Here's what you'll learn:
  • How to set up and configure a Vercel AI SDK agent with Retellai integration
  • Using Composio's Tool Router to dynamically load and access Retellai tools
  • Creating an MCP client connection using HTTP transport
  • Building an interactive CLI chat interface with conversation history management
  • Handling tool calls and results within the Vercel AI SDK framework

What is Vercel AI SDK?

The Vercel AI SDK is a TypeScript library for building AI-powered applications. It provides tools for creating agents that can use external services and maintain conversation state.

Key features include:

  • streamText: Core function for streaming responses with real-time tool support
  • MCP Client: Built-in support for Model Context Protocol via @ai-sdk/mcp
  • Step Counting: Control multi-step tool execution with stopWhen: stepCountIs()
  • OpenAI Provider: Native integration with OpenAI models

What is the Retellai MCP server, and what's possible with it?

The Retellai MCP server is an implementation of the Model Context Protocol that connects your AI agent and assistants like Claude, Cursor, etc directly to your Retellai account. It provides structured and secure access to your call records, phone numbers, and conversation transcripts, so your agent can perform actions like retrieving call details, managing phone numbers, initiating outbound calls, and analyzing voice data on your behalf.

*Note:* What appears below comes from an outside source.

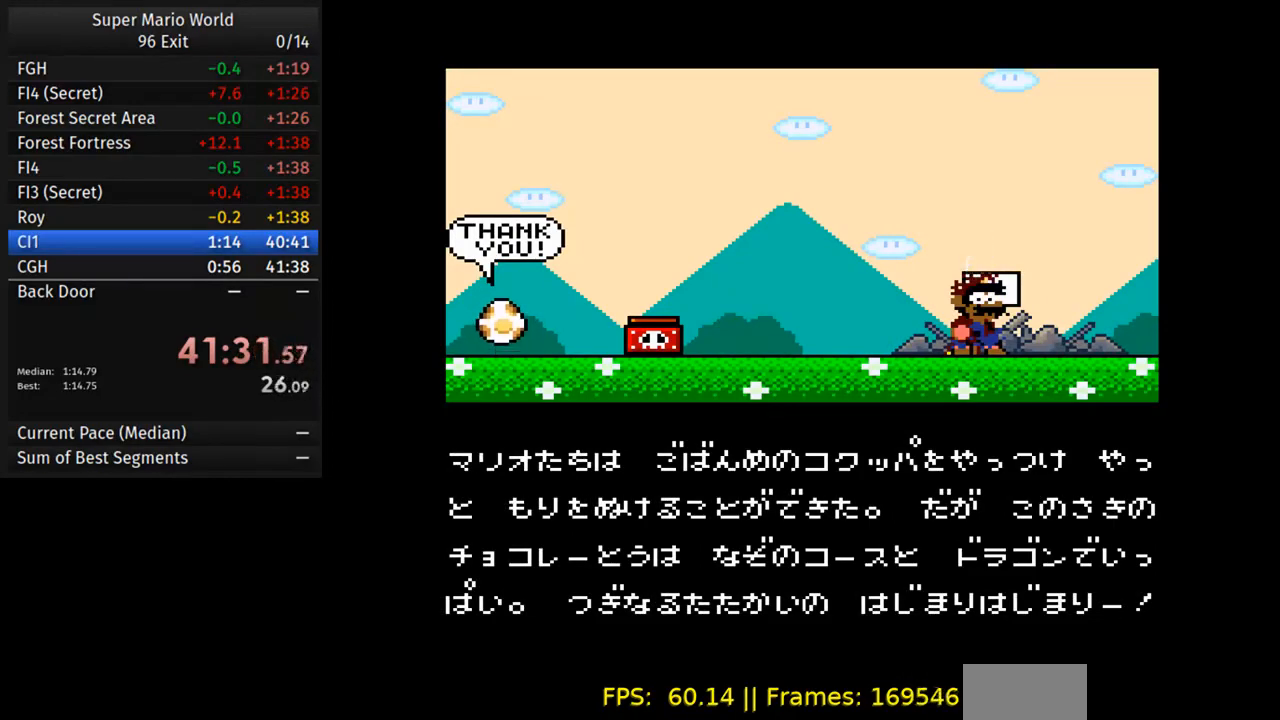
{"buttons": [], "events": [[300, "B", "down"], [433, "B", "up"]]}
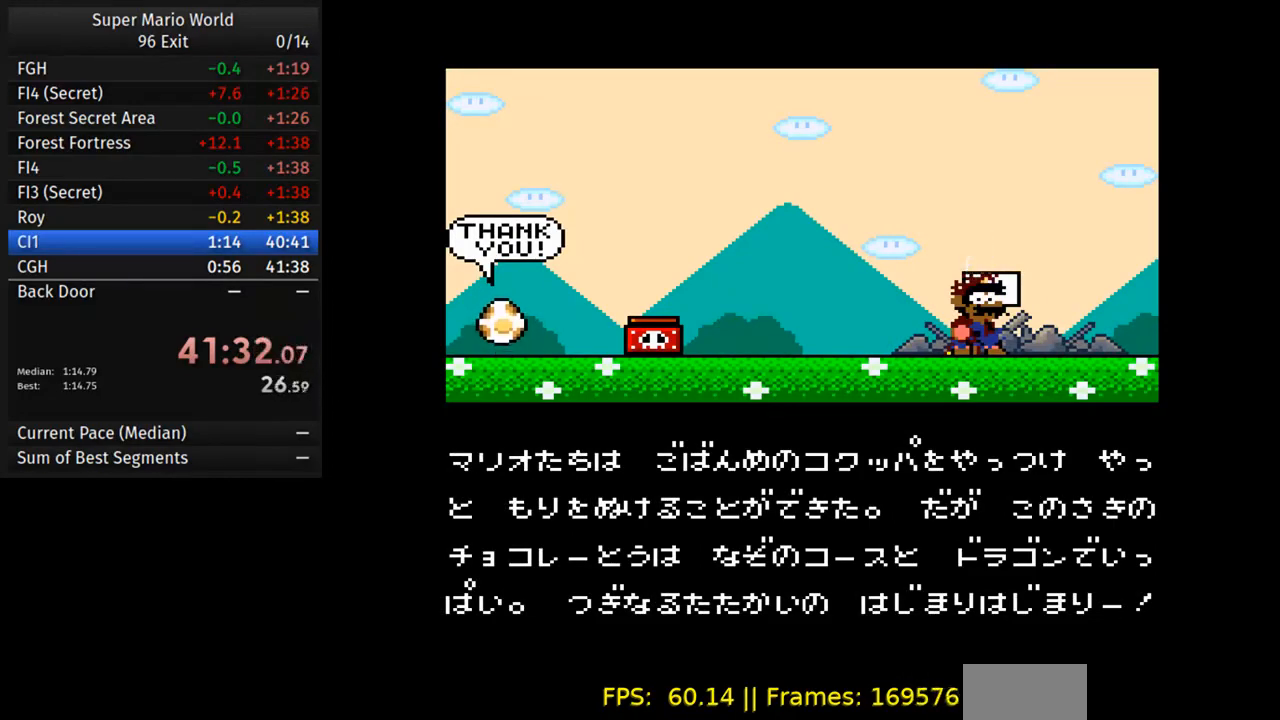
{"buttons": ["B"], "events": [[17, "B", "down"], [183, "B", "up"], [267, "B", "down"], [400, "B", "up"], [483, "B", "down"]]}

  • Retrieve and analyze call records: Your agent can fetch detailed call logs, filter by agent or time, and surface insights from past conversations.
  • Initiate outbound and web-based calls: Easily direct your agent to start new phone or web calls between specific numbers or agents, supporting various business workflows.
  • Manage phone numbers and assignments: Buy, update, or delete phone numbers, and bind them to agents for streamlined inbound and outbound call handling.
  • Access and review call transcripts and details: Let your agent drill down into specific calls, pulling transcripts and metadata for compliance, training, or analytics.
  • Explore and configure voice settings: Fetch detailed information about available voice options, including provider, accent, gender, and preview audio for customization of call experiences.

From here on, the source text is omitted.